There is one point, however, in which Mr. Lippmann defines foreign policy too narrowly. This war is not a crusade for democracy and its freedoms, if by democracy we understand, not consent of the majority (in that case Hitler’s regime would be democratic), but liberty of the individual, freedom of thought, and respect for law. Neither the Soviet Union nor China is a democracy, and it is very doubtful whether they will emerge as democracies from this war. This is a war for security and survival, a life-and-death struggle for the United States, the British Empire, the Soviet Union, and China alike. We shall survive together or perish toget her.
But that does not mean that ideas do not play a decisive role in this war and in the foreign policy of the major belligerents. Nations need not only an armor of steel (alliances, arms, and strategic frontiers) to survive, but the inspiration of their national ideals. And like their power, their ideas attract or repel, are a potent factor in their foreign policy.

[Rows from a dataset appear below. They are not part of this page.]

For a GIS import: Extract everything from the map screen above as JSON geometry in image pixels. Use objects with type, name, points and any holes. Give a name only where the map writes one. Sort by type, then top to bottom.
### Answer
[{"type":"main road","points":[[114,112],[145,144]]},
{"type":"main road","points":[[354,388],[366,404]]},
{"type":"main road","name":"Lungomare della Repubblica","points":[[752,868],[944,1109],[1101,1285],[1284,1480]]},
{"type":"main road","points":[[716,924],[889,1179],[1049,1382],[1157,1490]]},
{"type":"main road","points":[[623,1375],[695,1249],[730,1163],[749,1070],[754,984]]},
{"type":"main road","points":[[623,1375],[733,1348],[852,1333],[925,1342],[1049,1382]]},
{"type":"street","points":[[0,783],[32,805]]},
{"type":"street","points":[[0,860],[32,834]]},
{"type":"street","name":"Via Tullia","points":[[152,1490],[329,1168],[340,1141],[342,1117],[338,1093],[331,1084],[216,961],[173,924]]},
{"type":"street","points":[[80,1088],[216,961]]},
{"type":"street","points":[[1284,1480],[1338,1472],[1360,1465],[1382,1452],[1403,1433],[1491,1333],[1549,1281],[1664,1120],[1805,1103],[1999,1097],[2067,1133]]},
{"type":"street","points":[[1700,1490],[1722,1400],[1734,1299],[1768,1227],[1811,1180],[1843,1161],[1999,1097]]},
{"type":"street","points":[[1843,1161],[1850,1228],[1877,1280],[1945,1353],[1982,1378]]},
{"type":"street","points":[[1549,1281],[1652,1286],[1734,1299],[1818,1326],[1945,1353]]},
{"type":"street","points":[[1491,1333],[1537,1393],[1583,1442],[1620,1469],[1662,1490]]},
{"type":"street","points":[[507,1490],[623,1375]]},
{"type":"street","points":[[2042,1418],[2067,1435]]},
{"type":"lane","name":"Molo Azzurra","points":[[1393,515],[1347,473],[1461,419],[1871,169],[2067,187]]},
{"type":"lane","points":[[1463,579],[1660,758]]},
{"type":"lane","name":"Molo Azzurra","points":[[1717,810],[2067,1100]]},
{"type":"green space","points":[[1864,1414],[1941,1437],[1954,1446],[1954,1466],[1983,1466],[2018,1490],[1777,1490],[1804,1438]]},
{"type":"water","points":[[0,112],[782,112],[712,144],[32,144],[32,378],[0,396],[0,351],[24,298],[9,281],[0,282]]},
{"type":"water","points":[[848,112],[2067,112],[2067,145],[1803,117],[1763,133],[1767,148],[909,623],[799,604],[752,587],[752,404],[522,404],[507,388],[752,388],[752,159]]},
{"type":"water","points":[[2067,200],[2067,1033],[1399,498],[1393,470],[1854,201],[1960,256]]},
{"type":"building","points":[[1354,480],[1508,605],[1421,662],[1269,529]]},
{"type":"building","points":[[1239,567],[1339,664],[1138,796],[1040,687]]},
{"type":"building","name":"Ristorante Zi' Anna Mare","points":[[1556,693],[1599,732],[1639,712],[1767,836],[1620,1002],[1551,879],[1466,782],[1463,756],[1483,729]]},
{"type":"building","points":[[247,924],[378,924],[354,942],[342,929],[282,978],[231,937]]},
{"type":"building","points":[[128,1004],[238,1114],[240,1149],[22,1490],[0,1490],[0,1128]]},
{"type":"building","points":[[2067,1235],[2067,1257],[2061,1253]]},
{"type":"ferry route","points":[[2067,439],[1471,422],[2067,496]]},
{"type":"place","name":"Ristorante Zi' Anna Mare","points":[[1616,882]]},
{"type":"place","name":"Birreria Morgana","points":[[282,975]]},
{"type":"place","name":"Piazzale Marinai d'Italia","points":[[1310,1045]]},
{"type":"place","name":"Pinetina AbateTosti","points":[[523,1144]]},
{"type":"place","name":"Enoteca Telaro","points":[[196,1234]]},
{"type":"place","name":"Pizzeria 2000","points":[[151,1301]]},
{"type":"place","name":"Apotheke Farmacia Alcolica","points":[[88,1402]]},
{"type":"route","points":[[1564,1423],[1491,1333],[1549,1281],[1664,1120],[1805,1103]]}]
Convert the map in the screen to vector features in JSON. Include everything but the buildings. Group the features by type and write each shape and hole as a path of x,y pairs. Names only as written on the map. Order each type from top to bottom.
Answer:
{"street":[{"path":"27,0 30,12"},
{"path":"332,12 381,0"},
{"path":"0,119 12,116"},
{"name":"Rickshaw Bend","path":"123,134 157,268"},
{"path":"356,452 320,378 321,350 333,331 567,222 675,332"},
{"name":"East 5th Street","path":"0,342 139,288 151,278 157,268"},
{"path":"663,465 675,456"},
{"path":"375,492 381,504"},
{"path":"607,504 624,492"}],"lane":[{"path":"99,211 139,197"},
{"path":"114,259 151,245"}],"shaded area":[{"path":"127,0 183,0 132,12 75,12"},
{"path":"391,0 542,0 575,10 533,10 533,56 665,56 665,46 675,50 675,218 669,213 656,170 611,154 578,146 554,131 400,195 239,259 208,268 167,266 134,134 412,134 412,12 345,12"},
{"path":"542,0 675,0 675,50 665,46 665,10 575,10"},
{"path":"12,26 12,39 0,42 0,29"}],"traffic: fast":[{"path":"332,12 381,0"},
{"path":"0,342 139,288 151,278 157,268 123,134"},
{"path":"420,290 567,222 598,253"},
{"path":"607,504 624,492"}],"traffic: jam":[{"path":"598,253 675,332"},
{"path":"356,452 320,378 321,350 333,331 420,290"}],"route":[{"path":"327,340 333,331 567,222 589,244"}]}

Jefferson, Lincoln, and Wilson understood the fundamental importance of the ideological factor, of the “American idea.” In every great war, in every crisis of mankind, ideas have been battling as fiercely as armies. Mr. Lippmann knows it, of course, but he does not stress it sufficiently. There is no hint of what the German victory in 1870 meant and what a German victory in 1914 or 1939 would have meant; not only the triumph of German arms but of the German Weltanschauung, with consequences which would have changed entirely the face of the earth.
In the struggle of the West with Germany and Japan, two concepts of man and of his place in history and society face each other, opposite and irreconcilable. The Germans and Japanese know it; we know it too, today. In that sense this war is an ideological war — and ideas are of fundamental importance in the life of a great nation and in its foreign policy. They are the heart of its power.
Athena, the goddess of wisdom, of peaceful arts and civilized warfare — Ares was the god of brute war — never appeared but in full armor. Her city decayed when its citizens, in wishful thinking, forgot stern reality and forsook eternal vigilance and manly valor. But it bequeathed to mankind the image of the dignity of man and his quest for rational justice, I in free discussion and in the pursuit of happiness under law, which, under Athena’s protection, from the Persian to the Peloponnesian Wars, had brightened the dark earth with its imperishable light.